The rules and regulations that are an inescapable reality of this business impose certain boundaries we cannot cross. However, within those boundaries is quite a bit of room for creative problem solving for the adviser who is willing to bring some unconventional solutions to the table.
Many advisers and service providers assist their clients with plan design. But, what exactly does that mean? Is it suggesting a safe harbor 401(k) to solve a testing problem? These might be viable options, but we must take a step back and ask if there is a better mousetrap and how best to build it. It is also important to balance creativity with simplicity. Proposing a complex solution to a client that has limited resources to manage it may solve one problem, but create another.
That's not to say that creative solutions have to be complicated. Much of the conventional wisdom in the 401(k) market has overcomplicated things.
One design option to consider is the outright exclusion of certain groups of employees from all or some portion of a plan. A plan can easily carve out highly compensated employees and up to 30% (or sometimes more) of its non-HCEs and still satisfy the applicable nondiscrimination tests. A law firm excluding associates who are mostly, but not completely, HCEs is a prime example. Such exclusions can be effective tools for limiting costs and/or targeting benefits.
There is also the idea that a safe harbor 401(k) is the go-to solution for solving an ADP testing problem. Safe harbor options do solve the problem, but they come at the cost of mandatory contributions and limited flexibility. Other alternatives such as the targeted qualified nonelective contribution can provide lower-cost solutions that also maintain flexibility for the plan sponsor. Even after regulatory changes limited the use of targeted QNECs, they remain a viable alternative to the safe harbor that can produce a cost-effective result.
Consider this example: I Love Rock N Roll, Inc. sponsors a 401(k) plan that covers 12 participants - two HCEs with an average deferral rate of 10% and 10 non-HCEs with an average deferral rate of 4%. The two groups must be within two percentage points of each other in order for the test to pass.
* Safe harbor nonelective contribution: Total contribution cost of $17,850.
* Safe harbor matching contribution: Total contribution cost of $14,650.
* Targeted QNEC: Total contribution cost of $13,800.
Savings of $4,000 might not sound like much to a large employer, but it can be meaningful to a company that has only 10 employees.
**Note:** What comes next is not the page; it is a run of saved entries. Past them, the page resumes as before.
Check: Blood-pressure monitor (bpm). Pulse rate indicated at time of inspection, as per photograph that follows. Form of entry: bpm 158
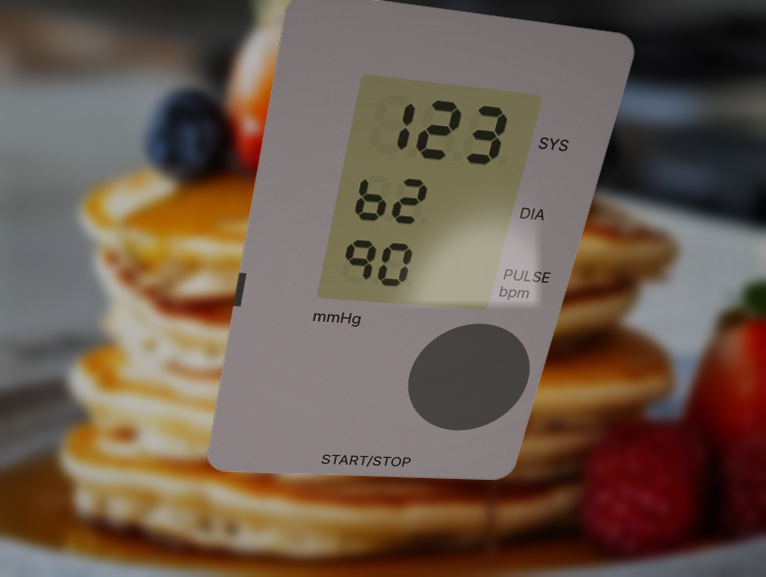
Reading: bpm 90
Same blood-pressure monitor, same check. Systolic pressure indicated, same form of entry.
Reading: mmHg 123
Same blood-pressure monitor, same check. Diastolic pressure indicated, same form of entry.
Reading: mmHg 62
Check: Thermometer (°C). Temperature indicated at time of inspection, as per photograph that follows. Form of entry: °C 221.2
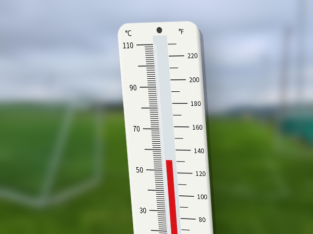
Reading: °C 55
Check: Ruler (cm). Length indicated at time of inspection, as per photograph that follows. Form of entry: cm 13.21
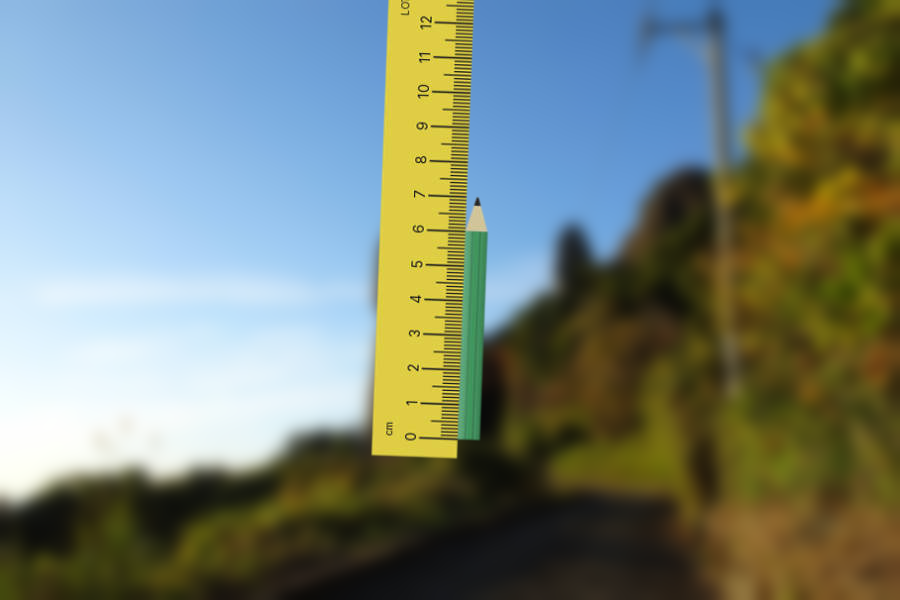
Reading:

How about limiting HCE deferrals to pass a failing ADP test? Yep, that can work also, as described in another example:
Turntables, Inc. sponsors a 401(k) plan for its 2,500 employees, 29 of whom are HCEs. The plan consistently fails the ADP test, requiring close to $50,000 in refunds. The $100,000 QNEC required to pass is not cost-effective. Implementing automatic enrollment at 3% is projected to pass, but it will increase the company's match cost by nearly $200,000.
Alternatively, Turntables could amend its plan to cap HCE deferrals at 2% of pay (plus catch-up contributions for those over the age of 50) and establish a non-qualified deferred compensation plan for the HCEs to allow them to defer up to or in excess of the $17,500 normally permitted in the 401(k) plan.
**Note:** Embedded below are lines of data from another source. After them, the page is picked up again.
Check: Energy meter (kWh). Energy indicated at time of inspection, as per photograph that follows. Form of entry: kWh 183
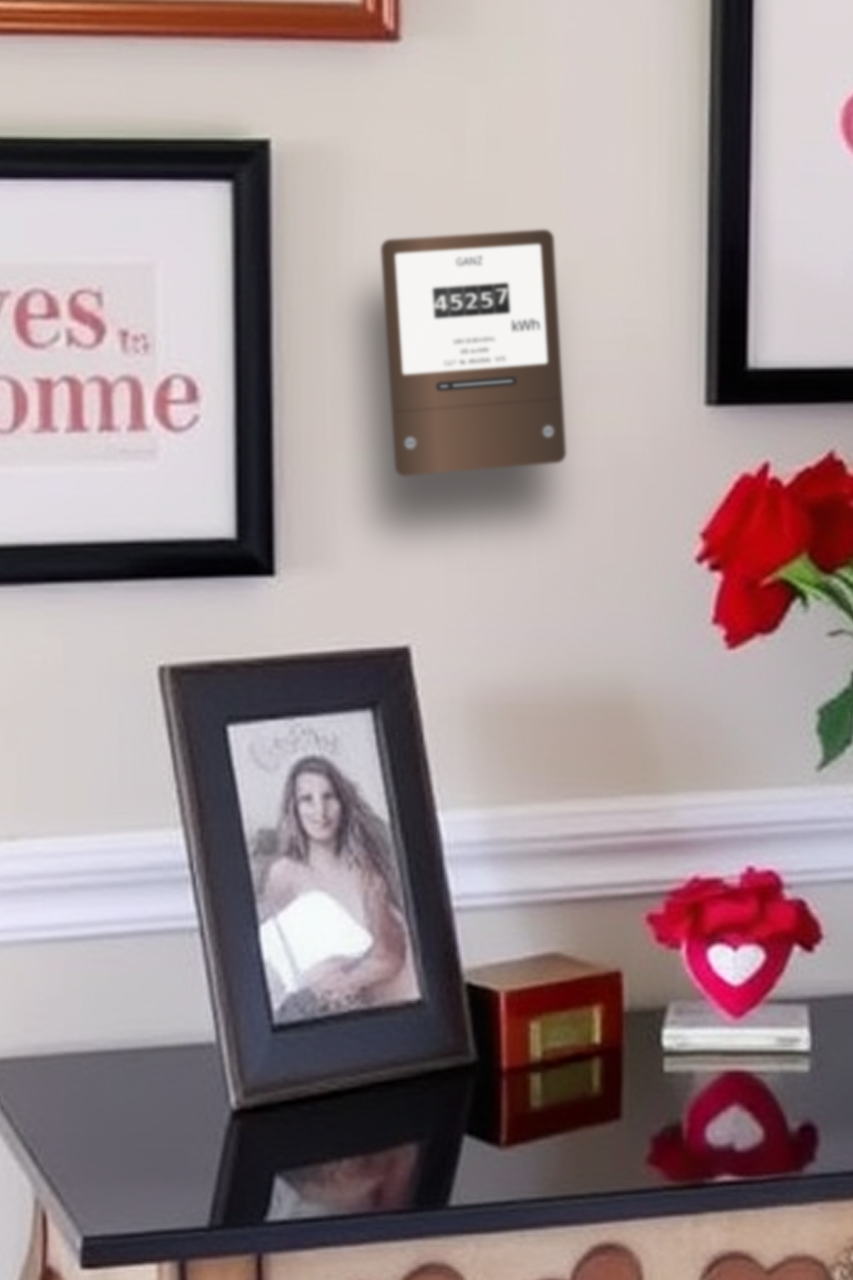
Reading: kWh 45257
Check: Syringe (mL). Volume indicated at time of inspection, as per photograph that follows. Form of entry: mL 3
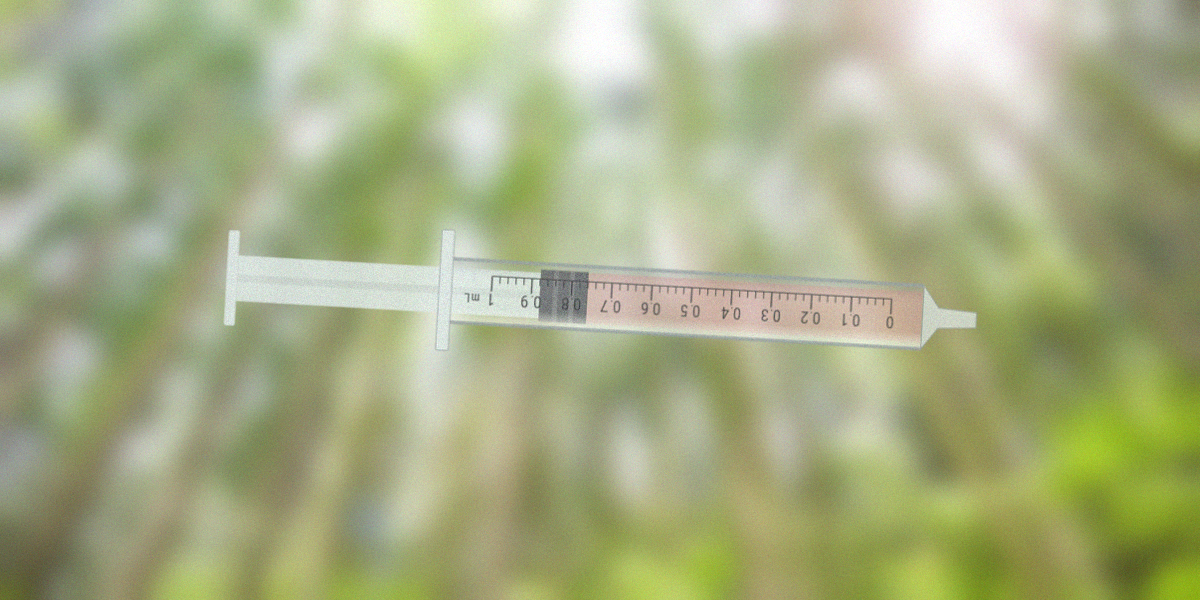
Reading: mL 0.76
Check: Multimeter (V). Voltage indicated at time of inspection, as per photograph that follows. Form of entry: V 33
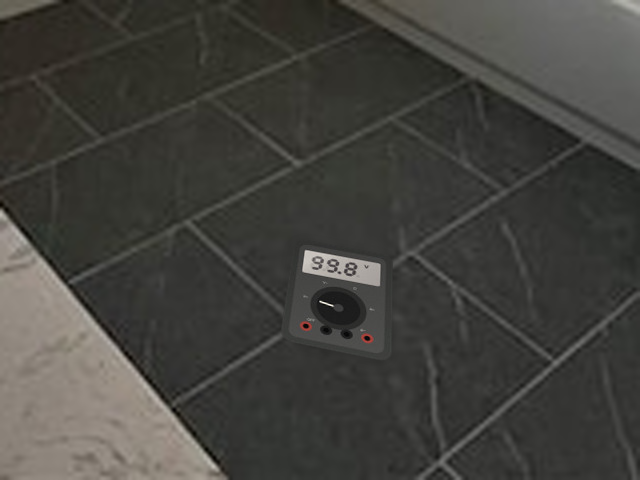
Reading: V 99.8
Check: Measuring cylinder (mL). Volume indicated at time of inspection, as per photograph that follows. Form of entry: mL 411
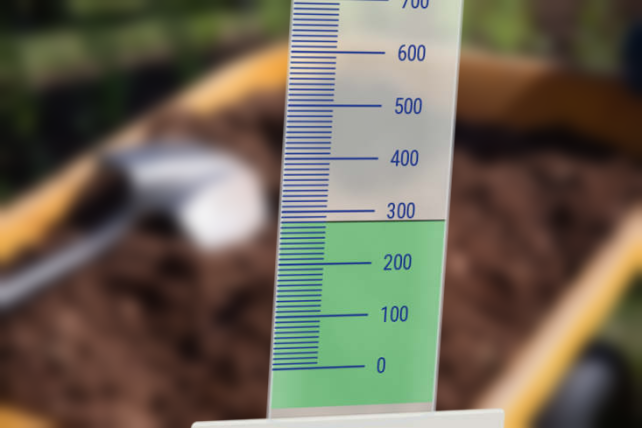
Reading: mL 280
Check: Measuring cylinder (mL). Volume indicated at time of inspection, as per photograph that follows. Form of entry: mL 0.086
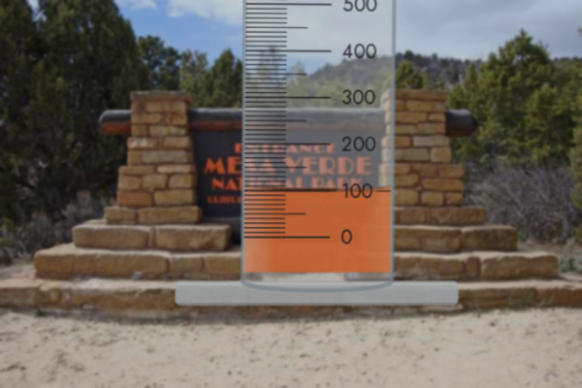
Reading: mL 100
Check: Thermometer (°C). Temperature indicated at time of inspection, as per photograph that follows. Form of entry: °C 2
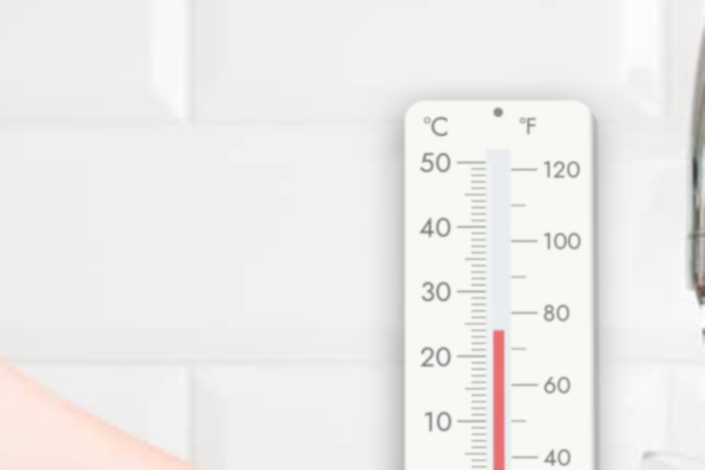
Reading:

Unconventional plan design may also include alternative uses for common designs. One example is using new comparability to make participants whole following the assessment of a surrender charge.
Typically, the surrender charge is assessed based on account balance, while contributions are allocated based on compensation. The different bases make it virtually impossible to target contributions to those impacted by the surrender charge. New comparability designs in which each participant is a separate allocation group can go a long way toward solving this challenge.
The first step to thinking unconventionally is listening. By listening between the lines we can often gain additional insight that allows us to propose solutions that would never even occur to competitors.